Task objective:
Output every line of the listing below unchanged, in the same order.

═══ Data in this exercise

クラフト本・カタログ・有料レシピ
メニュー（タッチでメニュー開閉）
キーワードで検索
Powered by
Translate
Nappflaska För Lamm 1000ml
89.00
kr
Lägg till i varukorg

══════

The answer:
クラフト本・カタログ・有料レシピ
メニュー（タッチでメニュー開閉）
キーワードで検索
Powered by
Translate
Nappflaska För Lamm 1000ml
89.00
kr
Lägg till i varukorg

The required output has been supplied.